El rapero Lowkey no es una excepción. La semana pasada, Instagram lo prohibió en su cuenta. Grupos proisraelíes lograron perturbar sus eventos públicos e incluso intentaron eliminar su música del servicio de transmisión Spotify. Ha sido el blanco favorito del cabildo israelí durante muchos años. Artista de hip-hop ampliamente reconocido como uno de los mejores letristas de su generación, ha utilizado su talento para resaltar el sufrimiento de los palestinos, lo que le valió una base de seguidores en todo el mundo. Canciones como “Larga vida a Palestina” se han convertido en himnos de resistencia en todo el mundo y se tocan con frecuencia en protestas de solidaridad. Ya en 2011, el Jewish Chronicle escribió que su mera existencia era una “potencial pesadilla” para Israel.

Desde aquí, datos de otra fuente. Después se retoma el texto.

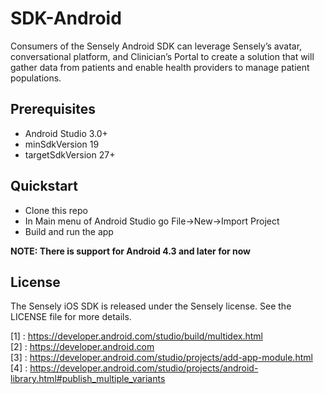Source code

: # SDK-Android
Consumers of the Sensely Android SDK can leverage Sensely’s avatar, conversational platform, and Clinician’s Portal to create a solution that will gather data from patients and enable health providers to manage patient populations.

## Prerequisites
- Android Studio 3.0+
- minSdkVersion 19
- targetSdkVersion 27+ 

## Quickstart

- Clone this repo
- In Main menu of Android Studio go File->New->Import Project
- Build and run the app

__NOTE: There is support for Android 4.3 and later for now__

## License

The Sensely iOS SDK is released under the Sensely license. See the LICENSE file for more details.

[1] : https://developer.android.com/studio/build/multidex.html <br>
[2] : https://developer.android.com <br>
[3] : https://developer.android.com/studio/projects/add-app-module.html <br>
[4] : https://developer.android.com/studio/projects/android-library.html#publish_multiple_variants
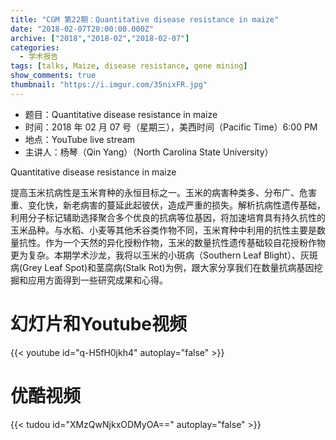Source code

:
 ```yaml
---
title: "CGM 第22期：Quantitative disease resistance in maize"
date: "2018-02-07T20:00:00.000Z"
archive: ["2018","2018-02","2018-02-07"]
categories:
  - 学术报告
tags: [talks, Maize, disease resistance, gene mining]
show_comments: true
thumbnail: "https://i.imgur.com/35nixFR.jpg"
---
```


- 题目：Quantitative disease resistance in maize
- 时间：2018 年 02 月 07 号（星期三），美西时间（Pacific Time）6:00 PM
- 地点：YouTube live stream 
- 主讲人：杨琴（Qin Yang）（North Carolina State University）

Quantitative disease resistance in maize

提高玉米抗病性是玉米育种的永恒目标之一。玉米的病害种类多、分布广、危害重、变化快，新老病害的蔓延此起彼伏，造成严重的损失。解析抗病性遗传基础，利用分子标记辅助选择聚合多个优良的抗病等位基因，将加速培育具有持久抗性的玉米品种。与水稻、小麦等其他禾谷类作物不同，玉米育种中利用的抗性主要是数量抗性。作为一个天然的异化授粉作物，玉米的数量抗性遗传基础较自花授粉作物更为复杂。本期学术沙龙，我将以玉米的小斑病（Southern Leaf Blight）、灰斑病(Grey Leaf Spot)和茎腐病(Stalk Rot)为例，跟大家分享我们在数量抗病基因挖掘和应用方面得到一些研究成果和心得。





# 幻灯片和Youtube视频

{{< youtube id="q-H5fH0jkh4" autoplay="false" >}}


# 优酷视频

{{< tudou id="XMzQwNjkxODMyOA==" autoplay="false" >}}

Cyabra afirma ser una empresa de tecnología que ayuda a personas y organizaciones a distinguir entre realidad y ficción en línea mediante la promoción de la alfabetización mediática. Un análisis exhaustivo de la historia, las figuras clave y actividades de Cyabra sugiere que intenta manipular la opinión pública en beneficio del Estado de Israel. La verdadera educación crítica sobre los medios comenzaría arrojando luz sobre los grupos de verificación de datos vinculados al Estado y enseñando a las personas a ser muy escépticas ante cualquier empresa de gran presupuesto que se ofrezca a pensar por ellos, especialmente aquellas que en sus juntas directivas tienen a antiguos jefes de la inteligencia israelí y directores de la CIA.